This committee is the first Special Senate Committee for the Investigation of Campaign Expenditures and Matters Relative Thereto, appointed since the enactment into law of the Federal statute popularly known as the Hatch Act, and special attention was therefore given to complaints of alleged violation of the spirit or letter of these provisions. A similar committee had been appointed by the Senate in connection with the campaign of 1938, and made a valuable report which reflected practices of coercion and abuse in connection with the organizations and officials disbursing, or supervising the disbursement, of Federal relief funds. This report of abuses was undoubtedly a major factor in influencing the introduction and subsequent enactment of the Hatch Act. This special committee is pleased to report that of all the hundreds of complaints laid before the committee relative to the campaign of 1940, not one complaint was made relative to this type of official coercion of the voters, or of misapplication of Federal relief funds.

I wanted that to appear in the record because I thought it was the most significant thing that was developed by our committee, that after the situation that had been shown by the Sheppard committee in 1938, and the subsequent introduction and passage of the Hatch Act dealing with those abuses, it was almost 100 percent effective, and was 100 percent effective so far as any complaints laid before our committee were concerned.

Now I quote again [reading]:

A large part of the committee's work was in connection with the making of an investigation of the campaign expenditures alleged to have been made in violation of the new statutory limitations. Through its agents, and through committee hearings, the committee secured a vast amount of evidence showing the expenditures by political committees and also by individuals, far in excess of the statutory limitations, as is fully established by the detailed charts filed with this report.

Then, in its recommendations, the committee reported the following to the Senate, and I again quote [reading]:

Without committing the individual members of the committee to any specific proposal, the special committee recommends exploration and study by the United States Senate of remedial legislation designed to accomplish the following objectives:

1. To remove ambiguities and uncertainties as to statutory limitations on campaign contributions and expenditures.

2. To explore the advisability, possibility, and validity of placing an allinclusive limitation on the total amount of money which may be collected or expended during any calendar year by political committees or other organizations and groups of persons on behalf of candidates for nomination and election for the offices of President and Vice President of the United States.

3. The advisability, possibility, and validity of placing an all-inclusive limitation on the total amount of money that may be contributed during any calendar year by any one individual to be expended directly or indirectly on behalf of the nomination and election of a candidate for Federal office.

> [Dataset content]
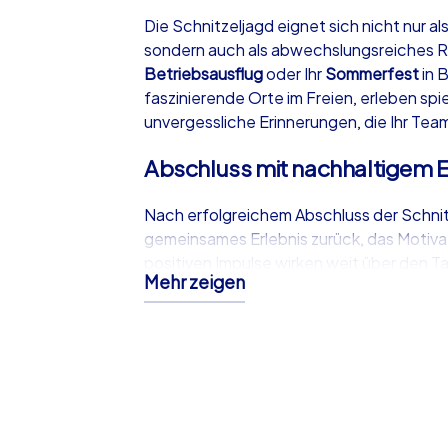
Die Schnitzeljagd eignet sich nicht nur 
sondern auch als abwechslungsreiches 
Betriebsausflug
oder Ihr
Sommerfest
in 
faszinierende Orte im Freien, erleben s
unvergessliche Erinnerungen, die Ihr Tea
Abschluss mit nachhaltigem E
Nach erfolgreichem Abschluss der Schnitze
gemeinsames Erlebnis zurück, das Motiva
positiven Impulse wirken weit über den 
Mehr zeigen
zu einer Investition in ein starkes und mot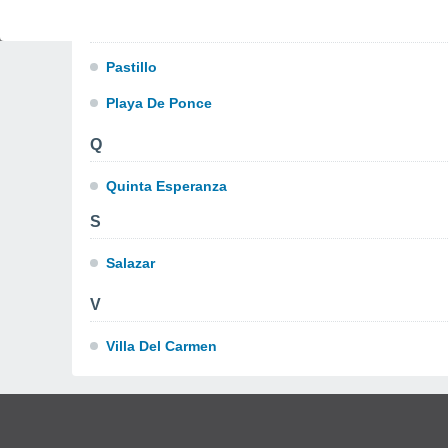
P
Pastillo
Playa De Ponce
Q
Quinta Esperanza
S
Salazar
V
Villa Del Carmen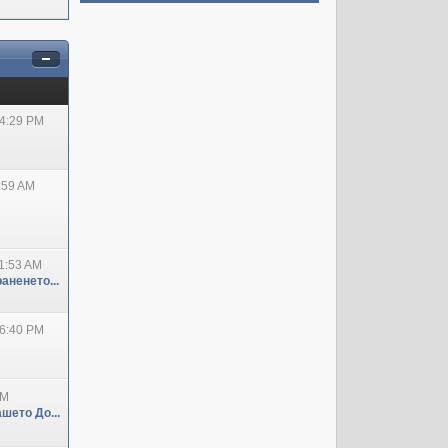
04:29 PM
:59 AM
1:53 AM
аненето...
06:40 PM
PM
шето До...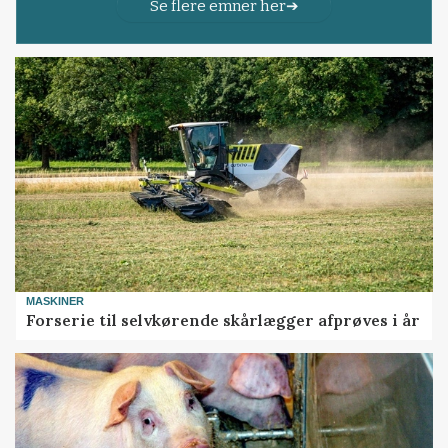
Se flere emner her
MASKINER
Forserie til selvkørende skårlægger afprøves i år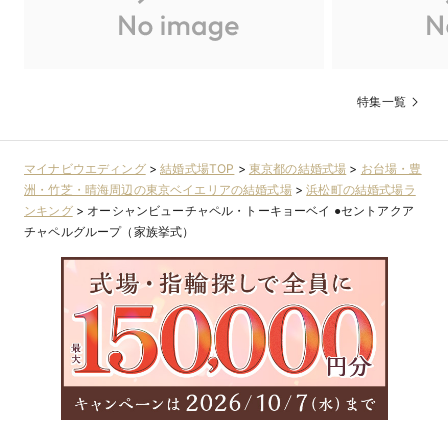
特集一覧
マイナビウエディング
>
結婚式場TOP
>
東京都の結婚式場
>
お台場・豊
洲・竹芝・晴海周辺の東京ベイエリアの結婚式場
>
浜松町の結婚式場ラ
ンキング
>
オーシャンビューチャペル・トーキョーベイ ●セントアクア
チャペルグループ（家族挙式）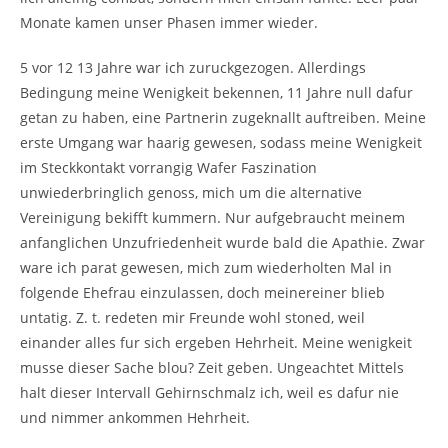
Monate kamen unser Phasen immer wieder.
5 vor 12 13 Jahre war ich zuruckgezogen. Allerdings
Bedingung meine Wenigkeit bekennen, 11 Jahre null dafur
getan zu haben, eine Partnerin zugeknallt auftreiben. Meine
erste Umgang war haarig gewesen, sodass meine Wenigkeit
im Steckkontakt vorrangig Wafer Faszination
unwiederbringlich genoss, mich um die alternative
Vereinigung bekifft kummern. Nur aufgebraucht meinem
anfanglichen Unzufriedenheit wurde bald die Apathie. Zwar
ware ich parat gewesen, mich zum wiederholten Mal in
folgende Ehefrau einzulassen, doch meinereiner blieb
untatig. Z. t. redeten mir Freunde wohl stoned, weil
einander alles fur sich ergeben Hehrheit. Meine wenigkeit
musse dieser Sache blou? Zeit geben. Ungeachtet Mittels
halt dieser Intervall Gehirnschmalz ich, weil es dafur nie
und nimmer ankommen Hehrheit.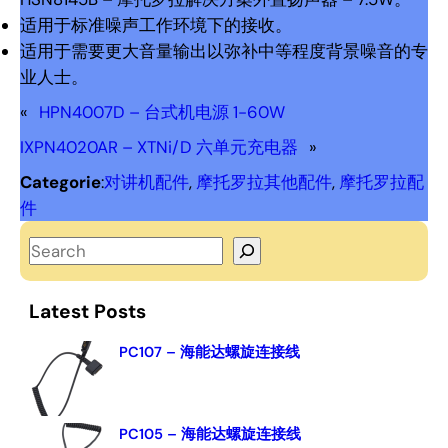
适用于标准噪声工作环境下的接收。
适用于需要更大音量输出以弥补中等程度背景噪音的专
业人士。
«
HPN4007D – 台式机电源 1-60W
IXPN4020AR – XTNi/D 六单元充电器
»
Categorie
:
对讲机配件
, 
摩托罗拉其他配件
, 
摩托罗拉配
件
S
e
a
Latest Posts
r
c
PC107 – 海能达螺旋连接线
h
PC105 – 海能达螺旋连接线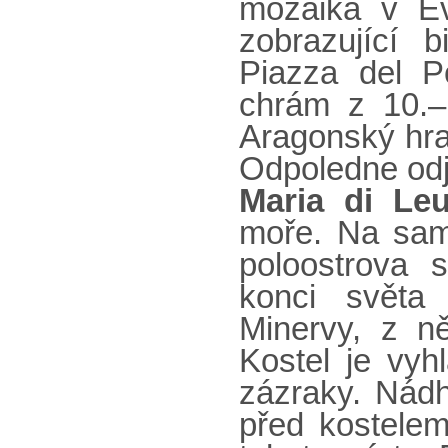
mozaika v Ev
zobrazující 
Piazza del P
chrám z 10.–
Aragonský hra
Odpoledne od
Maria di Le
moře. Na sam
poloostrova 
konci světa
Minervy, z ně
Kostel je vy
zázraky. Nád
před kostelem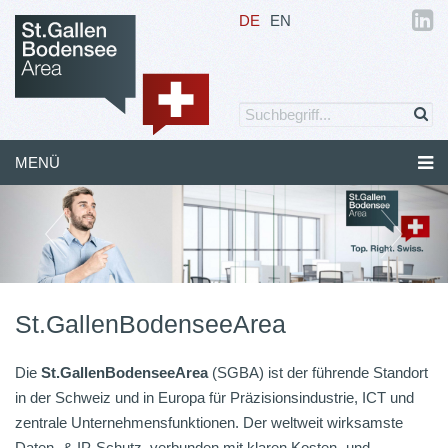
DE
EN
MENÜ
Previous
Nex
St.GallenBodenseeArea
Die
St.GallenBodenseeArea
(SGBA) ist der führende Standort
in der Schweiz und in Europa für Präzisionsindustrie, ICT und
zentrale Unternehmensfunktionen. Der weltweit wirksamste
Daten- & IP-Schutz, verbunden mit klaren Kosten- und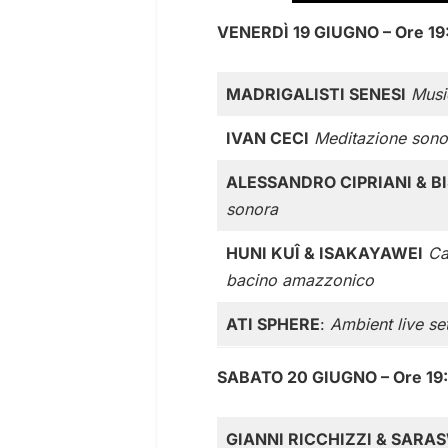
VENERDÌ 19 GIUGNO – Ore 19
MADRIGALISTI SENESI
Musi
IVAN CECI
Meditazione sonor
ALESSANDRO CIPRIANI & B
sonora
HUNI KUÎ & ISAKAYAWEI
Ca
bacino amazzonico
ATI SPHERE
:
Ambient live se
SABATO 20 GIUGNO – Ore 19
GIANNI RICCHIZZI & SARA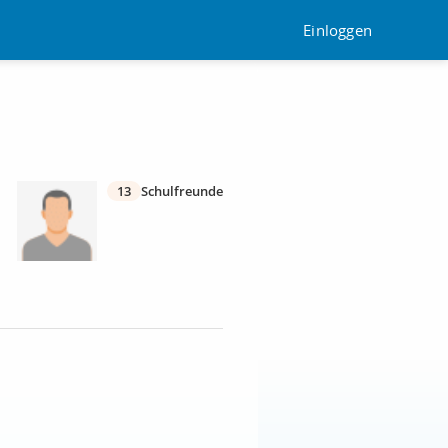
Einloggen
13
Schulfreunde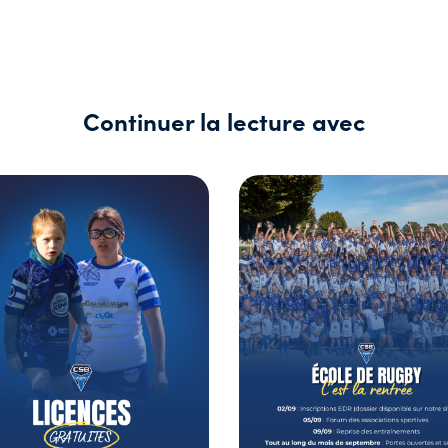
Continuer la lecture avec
---
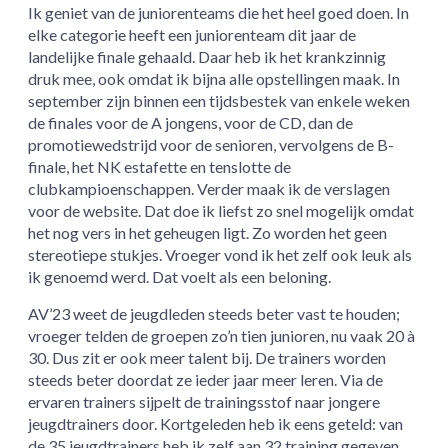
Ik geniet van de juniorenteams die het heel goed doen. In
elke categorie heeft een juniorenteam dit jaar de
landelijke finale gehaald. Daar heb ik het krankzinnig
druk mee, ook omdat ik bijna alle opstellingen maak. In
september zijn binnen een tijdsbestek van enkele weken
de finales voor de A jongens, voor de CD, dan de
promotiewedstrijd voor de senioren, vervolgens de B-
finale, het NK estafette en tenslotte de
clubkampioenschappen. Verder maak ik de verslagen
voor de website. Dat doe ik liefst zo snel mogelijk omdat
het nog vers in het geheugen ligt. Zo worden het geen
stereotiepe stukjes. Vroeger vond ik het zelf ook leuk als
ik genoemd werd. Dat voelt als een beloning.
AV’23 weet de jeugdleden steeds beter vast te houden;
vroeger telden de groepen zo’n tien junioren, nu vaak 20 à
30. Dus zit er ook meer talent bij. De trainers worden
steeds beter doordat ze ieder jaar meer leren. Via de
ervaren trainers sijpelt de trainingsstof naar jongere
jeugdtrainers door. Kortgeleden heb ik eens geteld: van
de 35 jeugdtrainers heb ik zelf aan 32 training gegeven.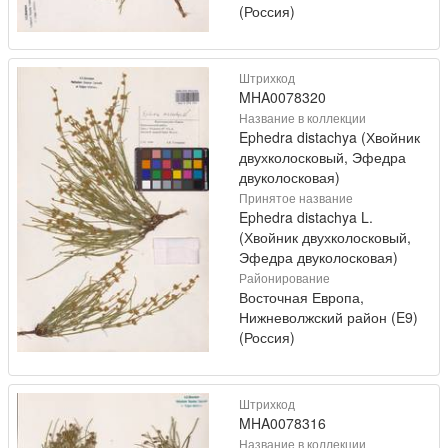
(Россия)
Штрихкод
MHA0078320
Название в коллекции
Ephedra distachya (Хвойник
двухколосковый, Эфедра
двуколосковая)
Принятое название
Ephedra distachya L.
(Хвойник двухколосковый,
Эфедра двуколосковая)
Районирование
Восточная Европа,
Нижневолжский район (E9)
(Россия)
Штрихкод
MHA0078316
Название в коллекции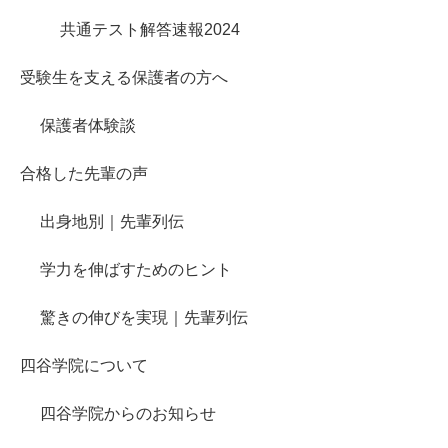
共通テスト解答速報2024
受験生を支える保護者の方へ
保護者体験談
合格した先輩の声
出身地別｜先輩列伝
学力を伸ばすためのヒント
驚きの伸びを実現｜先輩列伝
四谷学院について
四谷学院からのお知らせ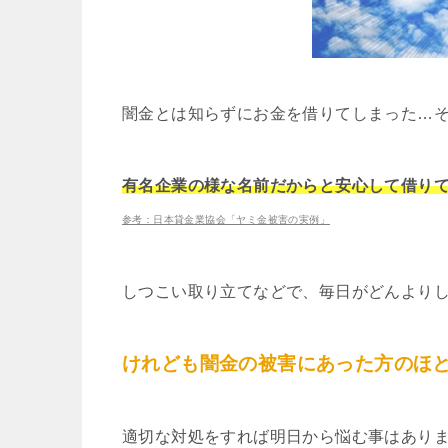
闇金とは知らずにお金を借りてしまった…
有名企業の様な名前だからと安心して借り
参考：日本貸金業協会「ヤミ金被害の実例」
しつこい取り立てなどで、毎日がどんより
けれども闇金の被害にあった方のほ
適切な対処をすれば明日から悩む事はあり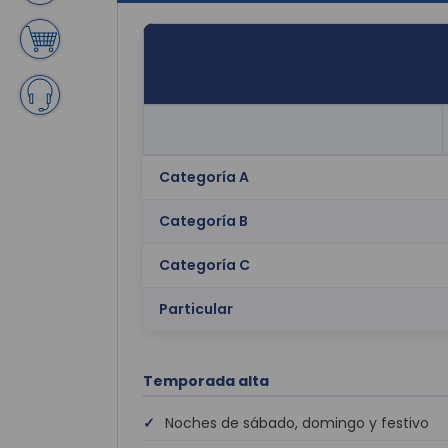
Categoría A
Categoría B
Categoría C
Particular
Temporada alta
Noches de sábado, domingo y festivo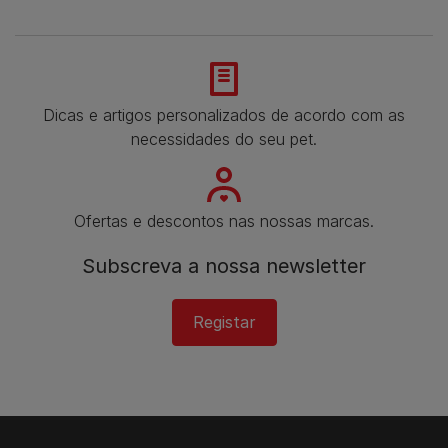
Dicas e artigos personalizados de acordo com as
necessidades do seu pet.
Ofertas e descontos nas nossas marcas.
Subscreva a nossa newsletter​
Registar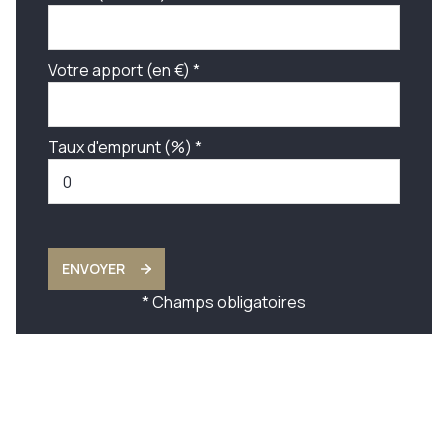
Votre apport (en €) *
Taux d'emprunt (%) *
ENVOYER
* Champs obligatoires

> [Instructions for the task] Transcribe the portion of the campaign expenditures passage starting at "2. To explore" and ending at "the United States.".

> [Your response]
2. To explore the advisability, possibility, and validity of placing an allinclusive limitation on the total amount of money which may be collected or expended during any calendar year by political committees or other organizations and groups of persons on behalf of candidates for nomination and election for the offices of President and Vice President of the United States.